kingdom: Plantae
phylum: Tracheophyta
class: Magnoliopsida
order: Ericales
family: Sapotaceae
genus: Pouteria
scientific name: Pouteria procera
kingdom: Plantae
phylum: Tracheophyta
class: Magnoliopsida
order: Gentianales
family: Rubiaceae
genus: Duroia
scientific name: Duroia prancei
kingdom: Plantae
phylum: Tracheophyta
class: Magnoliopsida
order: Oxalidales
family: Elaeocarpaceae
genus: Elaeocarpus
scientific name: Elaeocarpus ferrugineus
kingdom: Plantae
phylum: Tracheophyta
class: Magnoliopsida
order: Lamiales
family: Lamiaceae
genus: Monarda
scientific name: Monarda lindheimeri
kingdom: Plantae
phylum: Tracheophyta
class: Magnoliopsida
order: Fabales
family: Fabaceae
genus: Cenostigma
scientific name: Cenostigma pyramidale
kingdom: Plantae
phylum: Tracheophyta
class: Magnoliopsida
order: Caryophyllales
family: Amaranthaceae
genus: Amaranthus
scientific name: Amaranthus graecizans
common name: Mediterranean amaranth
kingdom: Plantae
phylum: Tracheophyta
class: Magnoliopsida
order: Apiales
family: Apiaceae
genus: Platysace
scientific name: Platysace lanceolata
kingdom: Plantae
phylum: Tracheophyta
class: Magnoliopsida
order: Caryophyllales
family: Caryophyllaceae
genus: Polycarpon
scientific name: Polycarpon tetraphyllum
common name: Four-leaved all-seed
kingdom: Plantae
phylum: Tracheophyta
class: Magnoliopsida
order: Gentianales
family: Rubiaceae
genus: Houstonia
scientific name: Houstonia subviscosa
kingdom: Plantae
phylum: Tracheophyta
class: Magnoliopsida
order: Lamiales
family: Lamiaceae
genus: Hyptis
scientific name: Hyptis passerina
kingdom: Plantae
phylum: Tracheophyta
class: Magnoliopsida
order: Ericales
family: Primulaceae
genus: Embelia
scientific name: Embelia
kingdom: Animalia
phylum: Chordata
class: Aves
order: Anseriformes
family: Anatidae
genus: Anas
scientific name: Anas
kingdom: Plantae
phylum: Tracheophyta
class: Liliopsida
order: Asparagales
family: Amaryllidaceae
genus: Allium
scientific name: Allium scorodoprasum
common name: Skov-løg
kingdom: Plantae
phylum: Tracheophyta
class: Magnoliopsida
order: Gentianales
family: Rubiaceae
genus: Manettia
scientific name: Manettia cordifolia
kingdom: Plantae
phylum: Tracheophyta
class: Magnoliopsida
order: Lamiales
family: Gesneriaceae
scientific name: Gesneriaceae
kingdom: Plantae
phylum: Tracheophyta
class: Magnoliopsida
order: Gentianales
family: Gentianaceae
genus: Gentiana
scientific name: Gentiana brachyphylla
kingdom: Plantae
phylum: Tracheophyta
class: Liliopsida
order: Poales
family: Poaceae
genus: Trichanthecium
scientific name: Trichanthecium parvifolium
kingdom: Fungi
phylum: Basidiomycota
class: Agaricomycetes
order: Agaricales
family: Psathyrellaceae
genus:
# # # # # # #
▶ [What you have to do]: Recast the lines of the records above as one numbered list, leaving out any blank lines.

▶ [Solution for this task]:
1. kingdom: Plantae
2. phylum: Tracheophyta
3. class: Magnoliopsida
4. order: Ericales
5. family: Sapotaceae
6. genus: Pouteria
7. scientific name: Pouteria procera
8. kingdom: Plantae
9. phylum: Tracheophyta
10. class: Magnoliopsida
11. order: Gentianales
12. family: Rubiaceae
13. genus: Duroia
14. scientific name: Duroia prancei
15. kingdom: Plantae
16. phylum: Tracheophyta
17. class: Magnoliopsida
18. order: Oxalidales
19. family: Elaeocarpaceae
20. genus: Elaeocarpus
21. scientific name: Elaeocarpus ferrugineus
22. kingdom: Plantae
23. phylum: Tracheophyta
24. class: Magnoliopsida
25. order: Lamiales
26. family: Lamiaceae
27. genus: Monarda
28. scientific name: Monarda lindheimeri
29. kingdom: Plantae
30. phylum: Tracheophyta
31. class: Magnoliopsida
32. order: Fabales
33. family: Fabaceae
34. genus: Cenostigma
35. scientific name: Cenostigma pyramidale
36. kingdom: Plantae
37. phylum: Tracheophyta
38. class: Magnoliopsida
39. order: Caryophyllales
40. family: Amaranthaceae
41. genus: Amaranthus
42. scientific name: Amaranthus graecizans
43. common name: Mediterranean amaranth
44. kingdom: Plantae
45. phylum: Tracheophyta
46. class: Magnoliopsida
47. order: Apiales
48. family: Apiaceae
49. genus: Platysace
50. scientific name: Platysace lanceolata
51. kingdom: Plantae
52. phylum: Tracheophyta
53. class: Magnoliopsida
54. order: Caryophyllales
55. family: Caryophyllaceae
56. genus: Polycarpon
57. scientific name: Polycarpon tetraphyllum
58. common name: Four-leaved all-seed
59. kingdom: Plantae
60. phylum: Tracheophyta
61. class: Magnoliopsida
62. order: Gentianales
63. family: Rubiaceae
64. genus: Houstonia
65. scientific name: Houstonia subviscosa
66. kingdom: Plantae
67. phylum: Tracheophyta
68. class: Magnoliopsida
69. order: Lamiales
70. family: Lamiaceae
71. genus: Hyptis
72. scientific name: Hyptis passerina
73. kingdom: Plantae
74. phylum: Tracheophyta
75. class: Magnoliopsida
76. order: Ericales
77. family: Primulaceae
78. genus: Embelia
79. scientific name: Embelia
80. kingdom: Animalia
81. phylum: Chordata
82. class: Aves
83. order: Anseriformes
84. family: Anatidae
85. genus: Anas
86. scientific name: Anas
87. kingdom: Plantae
88. phylum: Tracheophyta
89. class: Liliopsida
90. order: Asparagales
91. family: Amaryllidaceae
92. genus: Allium
93. scientific name: Allium scorodoprasum
94. common name: Skov-løg
95. kingdom: Plantae
96. phylum: Tracheophyta
97. class: Magnoliopsida
98. order: Gentianales
99. family: Rubiaceae
100. genus: Manettia
101. scientific name: Manettia cordifolia
102. kingdom: Plantae
103. phylum: Tracheophyta
104. class: Magnoliopsida
105. order: Lamiales
106. family: Gesneriaceae
107. scientific name: Gesneriaceae
108. kingdom: Plantae
109. phylum: Tracheophyta
110. class: Magnoliopsida
111. order: Gentianales
112. family: Gentianaceae
113. genus: Gentiana
114. scientific name: Gentiana brachyphylla
115. kingdom: Plantae
116. phylum: Tracheophyta
117. class: Liliopsida
118. order: Poales
119. family: Poaceae
120. genus: Trichanthecium
121. scientific name: Trichanthecium parvifolium
122. kingdom: Fungi
123. phylum: Basidiomycota
124. class: Agaricomycetes
125. order: Agaricales
126. family: Psathyrellaceae
127. genus:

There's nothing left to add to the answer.